In short, the competition is more fierce, and different skills are needed to stand out. For the last 5–10 years, data science has attracted newcomers from around the world to build a career in the “21st century´s sexiest job”.
I recently read the following mind-boggling statistics in a KDNuggets article where ML researcher Mihail Eric analyzed the data roles being hired for at every company coming out of Y-Combinator since 2012.
Here’s the gist of what he found out in two sentences.
There are 70% more open roles at companies in data engineering as compared to data science. As we train the next generation of data and machine learning practitioners, let’s place more emphasis on engineering skills.

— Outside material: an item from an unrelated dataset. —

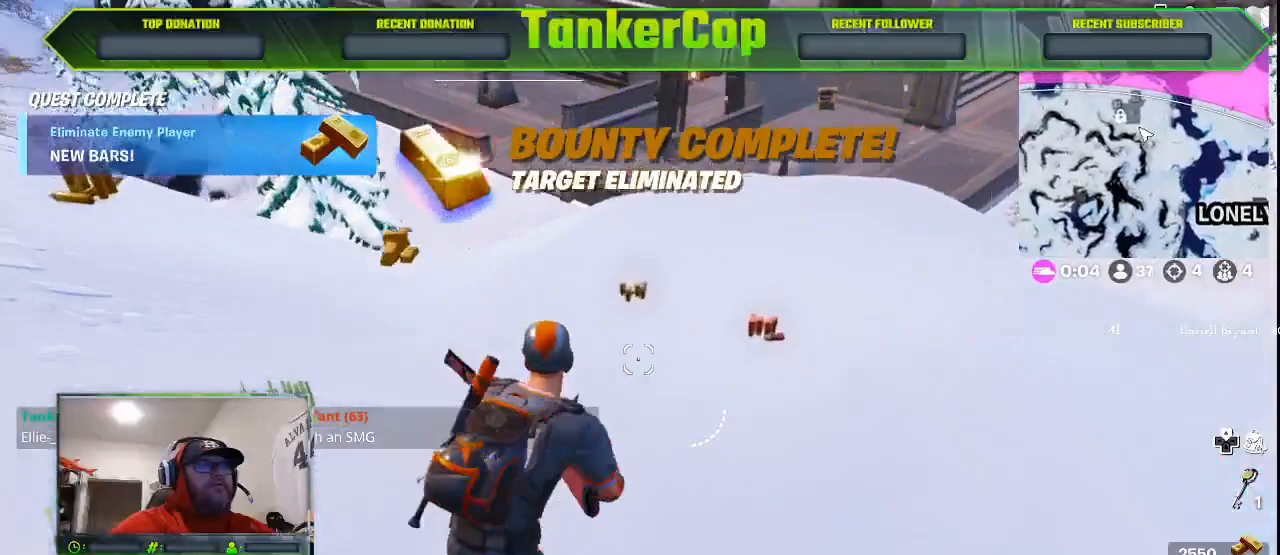
{"dt_ms": 500, "buttons": [], "left_stick": "up-right", "right_stick": "left", "events": []}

“This may sound boring and unsexy, but old-school software engineering with a bend toward data may be what we really need right now.”
So does that mean you shouldn’t study data science? No. What it means is that competition is going to be tougher. There are going to be fewer positions available for what is looking to be an abundance of newcomers to the market trained to do data science.
To stand out, you need to get your hands dirty and build the skills that really matter. And this means not just technical skills, but collaboration, leadership, and problem-solving abilities.
In order to get there, I want to share with you a few platforms, which all emphasize different skill-sets and knowledge to prepare you for the real world.
The article is divided into two parts:
- Competitive and collaborative platforms to hone your skills
- New resources to augment specific skills
While Kaggle is a well-known platform for Data Science competitions, there are many more platforms worth knowing and exploring if you are interested in acquiring the skills that you need on the job.
You might also like
Top 9 Data Science Platforms To Choose In 2023
1. Driven Data
DrivenData works on projects at the intersection of data science and social impact, in areas like international development, health, education, research and conservation, and public services. Their mission is to give more organizations access to the capabilities of data science and engage more data scientists with social challenges where their skills can make a difference.
The site has a section dedicated to Competitions. The datasets listed in Driven Data are related to Non-Profits ranging from wildlife preservation to public health. Thus, if you want to apply your skills to solve meaningful problems, Driven Data can be your place to get your hands dirty.
Omdena is most likely the first collaborative platform, not a competitive platform, which hosts two-month real-world projects that go from problem scoping to data collection, preprocessing, and ML modeling and deployment. Our mission is to help organizations (startups, NGOs, social enterprises) to build real-world solutions while data scientists and engineers from around the world make an impact, build up 21st-century job skills, and network in a global community.
In an Omdena project, you join a selected and collaborative team of up to 50 collaborators from diverse backgrounds. Projects range from rooftop detection for solar power, detecting bias in articles, preventing malaria infections, to both business and impact-driven projects. If you are looking for a full-scale real-world experience, Omdena is the right platform for you.
Build your portfolio with real-world projects from Omdena
CrowdANALYTIX converts business challenges into analytics competitions; and addresses the need for analytical solutions requiring predictive analytics, descriptive analytics, estimations, and business hypothesis validation.
The platform also hosts a community blog that has excellent resources, including interviews and reference materials. If you are looking for business-oriented competitions, this might be your platform.
A beginner-friendly approach to real-world problems is offered by DataCamp.
Datacamp’s approach is to build the confidence to code on your own. Projects let you apply your skills using tools like Jupyter Notebook and complete a data analysis from start to finish — all in a risk-free environment.
You can apply your coding skills to solve open-ended problems without step-by-step tasks. If you get stuck follow the live code-along videos to see how our expert instructor finds one of the many possible solutions.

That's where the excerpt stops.